The procedure "append(S, B0)" sticks the segment S at the end of the array B0 and returns the new array.

(If the stream really is a tree: no islands, lakes, braids, etc--then you can dispense with the step of copying A into A0.)

The original question is answered by forming the union of the segments returned by LongestUpstreamReach.

To illustrate, let's consider the stream in the original map. Suppose it is digitized as a collection of seven arcs. Arc a goes from the mouth at point 0 (top of the map, at right in the figure below, which is rotated) upstream to the first confluence at point 1. It's a long arc, say 8 units long. Arc b branches to the left (in the map) and is short, about 2 units long. Arc c branches to the right and is about 4 units long, etc. Letting "b", "d", and "f" denote the left-side branches as we go from top to bottom on the map, and "a", "c", "e", and "g" the other branches, and numbering the vertices 0 through 7, we can abstractly represent the graph as the collection of arcs

A = {a=(0,1), b=(1,2), c=(1,3), d=(3,4), e=(3,5), f=(5,6), g=(5,7)}

I will suppose they have lengths 8, 2, 4, 1, 2, 2, 2 for a through g, respectively. The mouth is vertex 0.

Figure

The first example is the call to Extract(5, {f, g}). It returns the set of marked segments {(f,6), (g,7)}. Note that vertex 5 is at the confluence of arcs f and g (the two arcs at the bottom of the map) and that (f,6) and (g,7) mark each of these arcs with their upstream endpoints.

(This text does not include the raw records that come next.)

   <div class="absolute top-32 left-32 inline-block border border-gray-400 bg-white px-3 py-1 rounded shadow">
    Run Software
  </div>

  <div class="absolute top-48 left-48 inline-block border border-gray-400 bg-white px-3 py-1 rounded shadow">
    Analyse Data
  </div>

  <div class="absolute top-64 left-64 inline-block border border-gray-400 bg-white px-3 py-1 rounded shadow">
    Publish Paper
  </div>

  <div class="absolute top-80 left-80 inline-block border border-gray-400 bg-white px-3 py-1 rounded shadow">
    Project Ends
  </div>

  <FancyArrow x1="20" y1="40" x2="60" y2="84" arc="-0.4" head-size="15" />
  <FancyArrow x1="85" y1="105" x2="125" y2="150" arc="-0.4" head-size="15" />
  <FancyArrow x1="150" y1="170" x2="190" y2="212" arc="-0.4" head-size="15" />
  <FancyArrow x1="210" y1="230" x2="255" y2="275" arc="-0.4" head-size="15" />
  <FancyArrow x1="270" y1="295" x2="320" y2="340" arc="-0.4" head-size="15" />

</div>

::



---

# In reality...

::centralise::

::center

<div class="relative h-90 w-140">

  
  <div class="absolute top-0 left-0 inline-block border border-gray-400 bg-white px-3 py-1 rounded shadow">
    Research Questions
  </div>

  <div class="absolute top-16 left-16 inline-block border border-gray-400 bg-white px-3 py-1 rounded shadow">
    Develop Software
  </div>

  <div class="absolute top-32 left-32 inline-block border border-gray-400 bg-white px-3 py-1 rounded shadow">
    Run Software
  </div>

The next example is the call to LongestUpstreamReach(0, A). The first action it takes is the call to Extract(0, A). This returns a set containing the marked segment (a,1) and it removes segment a from the set A0, which now equals {b,c,d,e,f,g}. There is one iteration of the loop, where (S,q) = (a,1). During this iteration a call is made to LongestUpstreamReach(1, A0). Recursively, it must return either the sequence (g,e,c) or (f,e,c): both are equally valid. The length (M) it returns is 4+2+2 = 8. (Note that LongestUpstreamReach does not modify A0.) At the end of the loop, segment a has been appended to the stream bed and the length has been increased to 8+8 = 16. Thus the first return value consists of either the sequence (g,e,c,a) or (f,e,c,a), with a length of 16 in either case for the second return value. This shows how LongestUpstreamReach just moves upstream from the mouth, selecting at each confluence the branch with the longest distance yet to go, and keeps track of the segments traversed along its route.

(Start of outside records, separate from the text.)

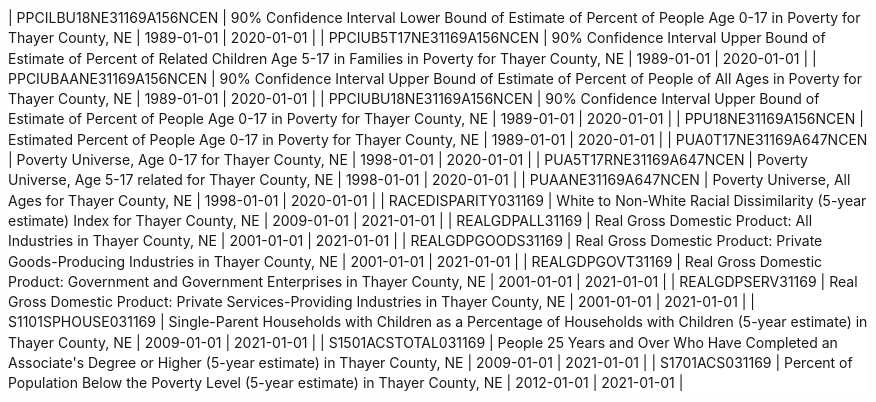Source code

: | PPCILBU18NE31169A156NCEN  | 90% Confidence Interval Lower Bound of Estimate of Percent of People Age 0-17 in Poverty for Thayer County, NE                                                             | 1989-01-01          | 2020-01-01        |
| PPCIUB5T17NE31169A156NCEN | 90% Confidence Interval Upper Bound of Estimate of Percent of Related Children Age 5-17 in Families in Poverty for Thayer County, NE                                       | 1989-01-01          | 2020-01-01        |
| PPCIUBAANE31169A156NCEN   | 90% Confidence Interval Upper Bound of Estimate of Percent of People of All Ages in Poverty for Thayer County, NE                                                          | 1989-01-01          | 2020-01-01        |
| PPCIUBU18NE31169A156NCEN  | 90% Confidence Interval Upper Bound of Estimate of Percent of People Age 0-17 in Poverty for Thayer County, NE                                                             | 1989-01-01          | 2020-01-01        |
| PPU18NE31169A156NCEN      | Estimated Percent of People Age 0-17 in Poverty for Thayer County, NE                                                                                                      | 1989-01-01          | 2020-01-01        |
| PUA0T17NE31169A647NCEN    | Poverty Universe, Age 0-17 for Thayer County, NE                                                                                                                           | 1998-01-01          | 2020-01-01        |
| PUA5T17RNE31169A647NCEN   | Poverty Universe, Age 5-17 related for Thayer County, NE                                                                                                                   | 1998-01-01          | 2020-01-01        |
| PUAANE31169A647NCEN       | Poverty Universe, All Ages for Thayer County, NE                                                                                                                           | 1998-01-01          | 2020-01-01        |
| RACEDISPARITY031169       | White to Non-White Racial Dissimilarity (5-year estimate) Index for Thayer County, NE                                                                                      | 2009-01-01          | 2021-01-01        |
| REALGDPALL31169           | Real Gross Domestic Product: All Industries in Thayer County, NE                                                                                                           | 2001-01-01          | 2021-01-01        |
| REALGDPGOODS31169         | Real Gross Domestic Product: Private Goods-Producing Industries in Thayer County, NE                                                                                       | 2001-01-01          | 2021-01-01        |
| REALGDPGOVT31169          | Real Gross Domestic Product: Government and Government Enterprises in Thayer County, NE                                                                                    | 2001-01-01          | 2021-01-01        |
| REALGDPSERV31169          | Real Gross Domestic Product: Private Services-Providing Industries in Thayer County, NE                                                                                    | 2001-01-01          | 2021-01-01        |
| S1101SPHOUSE031169        | Single-Parent Households with Children as a Percentage of Households with Children (5-year estimate) in Thayer County, NE                                                  | 2009-01-01          | 2021-01-01        |
| S1501ACSTOTAL031169       | People 25 Years and Over Who Have Completed an Associate's Degree or Higher (5-year estimate) in Thayer County, NE                                                         | 2009-01-01          | 2021-01-01        |
| S1701ACS031169            | Percent of Population Below the Poverty Level (5-year estimate) in Thayer County, NE                                                                                       | 2012-01-01          | 2021-01-01        |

A more efficient implementation is possible when there are many braids and islands, but for most purposes there will be little wasted effort if LongestUpstreamReach is implemented exactly as shown, because at each confluence there is no overlap among the searches in the various branches: the computing time (and stack depth) will be directly proportional to the total number of segments.

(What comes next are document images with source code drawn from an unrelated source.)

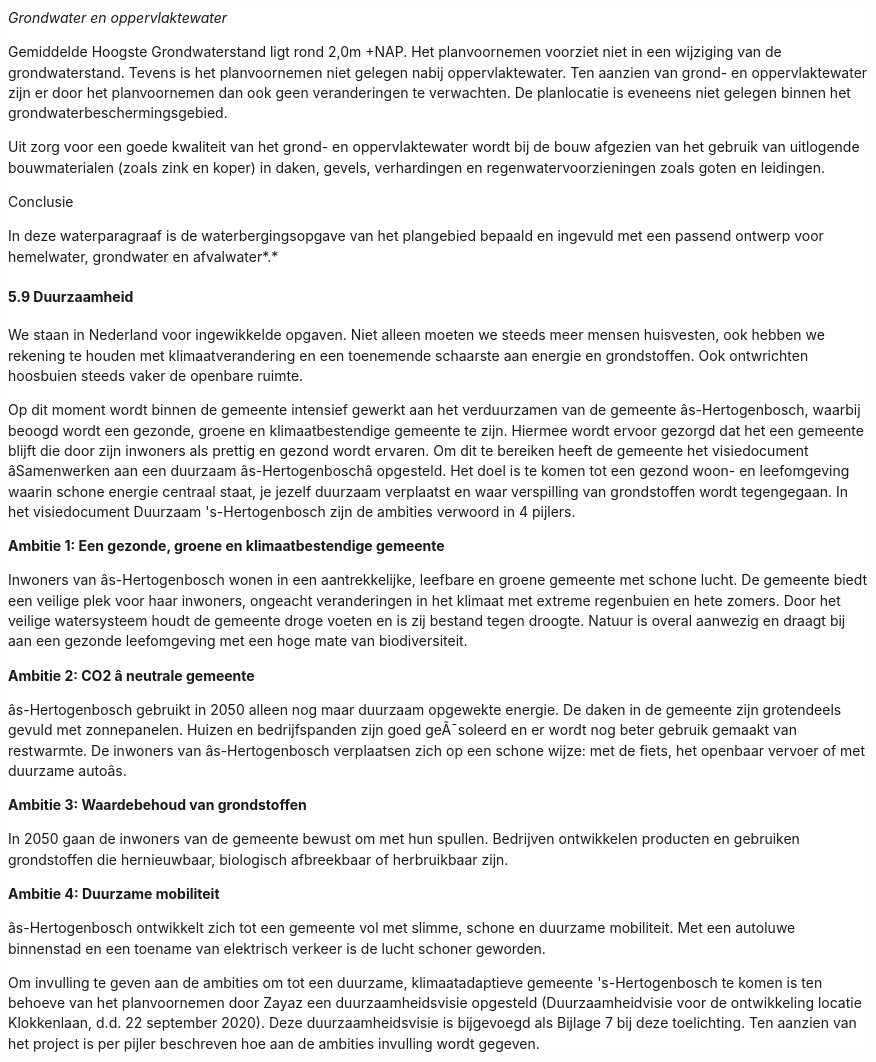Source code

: *Grondwater en oppervlaktewater*

Gemiddelde Hoogste Grondwaterstand ligt rond 2,0m \+NAP. Het planvoornemen voorziet niet in een wijziging van de grondwaterstand. Tevens is het planvoornemen niet gelegen nabij oppervlaktewater. Ten aanzien van grond\- en oppervlaktewater zijn er door het planvoornemen dan ook geen veranderingen te verwachten. De planlocatie is eveneens niet gelegen binnen het grondwaterbeschermingsgebied.

Uit zorg voor een goede kwaliteit van het grond\- en oppervlaktewater wordt bij de bouw afgezien van het gebruik van uitlogende bouwmaterialen (zoals zink en koper) in daken, gevels, verhardingen en regenwatervoorzieningen zoals goten en leidingen.

Conclusie

In deze waterparagraaf is de waterbergingsopgave van het plangebied bepaald en ingevuld met een passend ontwerp voor hemelwater, grondwater en afvalwater*.*

#### 5\.9 Duurzaamheid

We staan in Nederland voor ingewikkelde opgaven. Niet alleen moeten we steeds meer mensen huisvesten, ook hebben we rekening te houden met klimaatverandering en een toenemende schaarste aan energie en grondstoffen. Ook ontwrichten hoosbuien steeds vaker de openbare ruimte.

Op dit moment wordt binnen de gemeente intensief gewerkt aan het verduurzamen van de gemeente âs\-Hertogenbosch, waarbij beoogd wordt een gezonde, groene en klimaatbestendige gemeente te zijn. Hiermee wordt ervoor gezorgd dat het een gemeente blijft die door zijn inwoners als prettig en gezond wordt ervaren. Om dit te bereiken heeft de gemeente het visiedocument âSamenwerken aan een duurzaam âs\-Hertogenboschâ opgesteld. Het doel is te komen tot een gezond woon\- en leefomgeving waarin schone energie centraal staat, je jezelf duurzaam verplaatst en waar verspilling van grondstoffen wordt tegengegaan. In het visiedocument Duurzaam 's\-Hertogenbosch zijn de ambities verwoord in 4 pijlers.

**Ambitie 1: Een gezonde, groene en klimaatbestendige gemeente**

Inwoners van âs\-Hertogenbosch wonen in een aantrekkelijke, leefbare en groene gemeente met schone lucht. De gemeente biedt een veilige plek voor haar inwoners, ongeacht veranderingen in het klimaat met extreme regenbuien en hete zomers. Door het veilige watersysteem houdt de gemeente droge voeten en is zij bestand tegen droogte. Natuur is overal aanwezig en draagt bij aan een gezonde leefomgeving met een hoge mate van biodiversiteit.

**Ambitie 2: CO2 â neutrale gemeente**

âs\-Hertogenbosch gebruikt in 2050 alleen nog maar duurzaam opgewekte energie. De daken in de gemeente zijn grotendeels gevuld met zonnepanelen. Huizen en bedrijfspanden zijn goed geÃ¯soleerd en er wordt nog beter gebruik gemaakt van restwarmte. De inwoners van âs\-Hertogenbosch verplaatsen zich op een schone wijze: met de fiets, het openbaar vervoer of met duurzame autoâs.

**Ambitie 3: Waardebehoud van grondstoffen**

In 2050 gaan de inwoners van de gemeente bewust om met hun spullen. Bedrijven ontwikkelen producten en gebruiken grondstoffen die hernieuwbaar, biologisch afbreekbaar of herbruikbaar zijn.

**Ambitie 4: Duurzame mobiliteit**

âs\-Hertogenbosch ontwikkelt zich tot een gemeente vol met slimme, schone en duurzame mobiliteit. Met een autoluwe binnenstad en een toename van elektrisch verkeer is de lucht schoner geworden.

Om invulling te geven aan de ambities om tot een duurzame, klimaatadaptieve gemeente 's\-Hertogenbosch te komen is ten behoeve van het planvoornemen door Zayaz een duurzaamheidsvisie opgesteld (Duurzaamheidvisie voor de ontwikkeling locatie Klokkenlaan, d.d. 22 september 2020\). Deze duurzaamheidsvisie is bijgevoegd als Bijlage 7 bij deze toelichting. Ten aanzien van het project is per pijler beschreven hoe aan de ambities invulling wordt gegeven.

The Unsplit Line tool can be helpful for what you are trying to do, although you will need to divine some method to differentiate one stream branch from another (for the dissolve field). This assumes you have an ArcInfo license, though.

If you do not have such a license, you might consider the ArcObjects approach taking the XY of each vertex, filling an IPointCollection with them, and then creating an IGeometry as a PolyLineClass.